* [WHAT YOU SHOULD DO]: Show every line in the material below in which the string "data" appears.

* [RECORDS FOR THE TASK]:

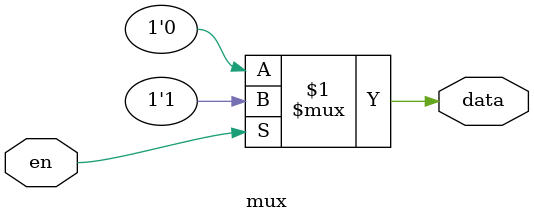
<source format=sv>
`timescale 1ns / 1ps

module mux(
    input logic en,
    output logic data);
    
    assign data = en ? 1'b1 : 1'b0;
      
endmodule

</source>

* [ANSWER SPACE]:
    output logic data);
    assign data = en ? 1'b1 : 1'b0;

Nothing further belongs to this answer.